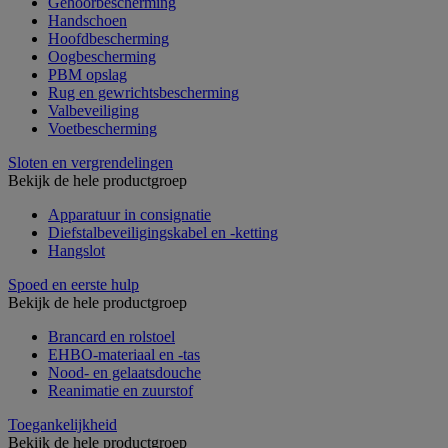
Gehoorbescherming
Handschoen
Hoofdbescherming
Oogbescherming
PBM opslag
Rug en gewrichtsbescherming
Valbeveiliging
Voetbescherming
Sloten en vergrendelingen
Bekijk de hele productgroep
Apparatuur in consignatie
Diefstalbeveiligingskabel en -ketting
Hangslot
Spoed en eerste hulp
Bekijk de hele productgroep
Brancard en rolstoel
EHBO-materiaal en -tas
Nood- en gelaatsdouche
Reanimatie en zuurstof
Toegankelijkheid
Bekijk de hele productgroep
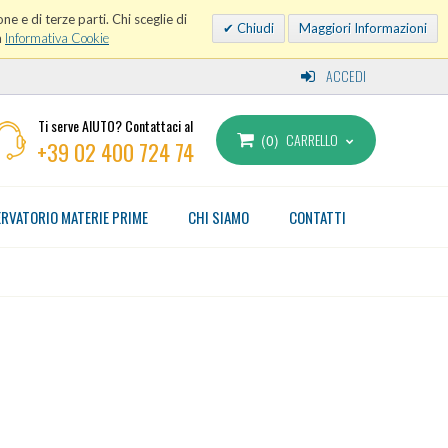
ne e di terze parti. Chi sceglie di
Chiudi
Maggiori Informazioni
a
Informativa Cookie
ACCEDI
Ti serve AIUTO? Contattaci al
CARRELLO
0
+39 02 400 724 74
RVATORIO MATERIE PRIME
CHI SIAMO
CONTATTI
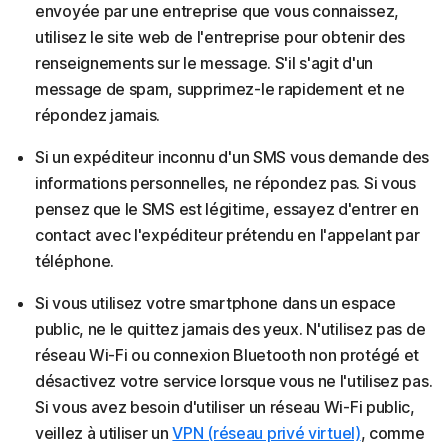
envoyée par une entreprise que vous connaissez,
utilisez le site web de l'entreprise pour obtenir des
renseignements sur le message. S'il s'agit d'un
message de spam, supprimez-le rapidement et ne
répondez jamais.
Si un expéditeur inconnu d'un SMS vous demande des
informations personnelles, ne répondez pas. Si vous
pensez que le SMS est légitime, essayez d'entrer en
contact avec l'expéditeur prétendu en l'appelant par
téléphone.
Si vous utilisez votre smartphone dans un espace
public, ne le quittez jamais des yeux. N'utilisez pas de
réseau Wi-Fi ou connexion Bluetooth non protégé et
désactivez votre service lorsque vous ne l'utilisez pas.
Si vous avez besoin d'utiliser un réseau Wi-Fi public,
veillez à utiliser un
VPN (réseau privé virtuel)
, comme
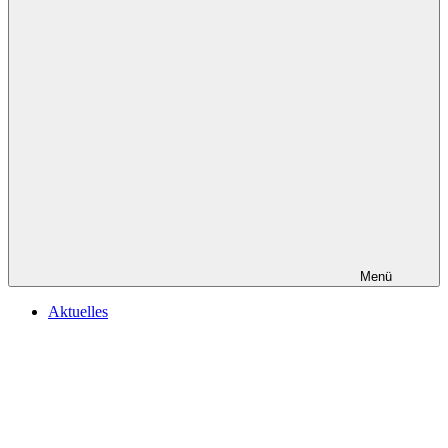
Menü
Aktuelles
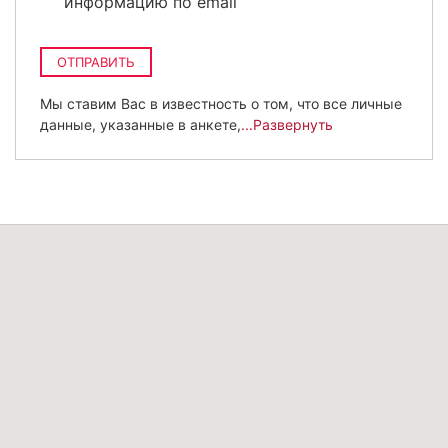
информацию по email
ОТПРАВИТЬ
Мы ставим Вас в известность о том, что все личные
данные, указанные в анкете,
...Развернуть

= = =

→ Your assignment: Leave every image out when you return the material above word for word.

→ Solution for this problem:
Gehoorbescherming
Handschoen
Hoofdbescherming
Oogbescherming
PBM opslag
Rug en gewrichtsbescherming
Valbeveiliging
Voetbescherming
Sloten en vergrendelingen
Bekijk de hele productgroep
Apparatuur in consignatie
Diefstalbeveiligingskabel en -ketting
Hangslot
Spoed en eerste hulp
Bekijk de hele productgroep
Brancard en rolstoel
EHBO-materiaal en -tas
Nood- en gelaatsdouche
Reanimatie en zuurstof
Toegankelijkheid
Bekijk de hele productgroep
ne e di terze parti. Chi sceglie di
Chiudi
Maggiori Informazioni
a
Informativa Cookie
ACCEDI
Ti serve AIUTO? Contattaci al
CARRELLO
0
+39 02 400 724 74
RVATORIO MATERIE PRIME
CHI SIAMO
CONTATTI
envoyée par une entreprise que vous connaissez,
utilisez le site web de l'entreprise pour obtenir des
renseignements sur le message. S'il s'agit d'un
message de spam, supprimez-le rapidement et ne
répondez jamais.
Si un expéditeur inconnu d'un SMS vous demande des
informations personnelles, ne répondez pas. Si vous
pensez que le SMS est légitime, essayez d'entrer en
contact avec l'expéditeur prétendu en l'appelant par
téléphone.
Si vous utilisez votre smartphone dans un espace
public, ne le quittez jamais des yeux. N'utilisez pas de
réseau Wi-Fi ou connexion Bluetooth non protégé et
désactivez votre service lorsque vous ne l'utilisez pas.
Si vous avez besoin d'utiliser un réseau Wi-Fi public,
veillez à utiliser un
VPN (réseau privé virtuel)
, comme
Menü
Aktuelles
информацию по email
ОТПРАВИТЬ
Мы ставим Вас в известность о том, что все личные
данные, указанные в анкете,
...Развернуть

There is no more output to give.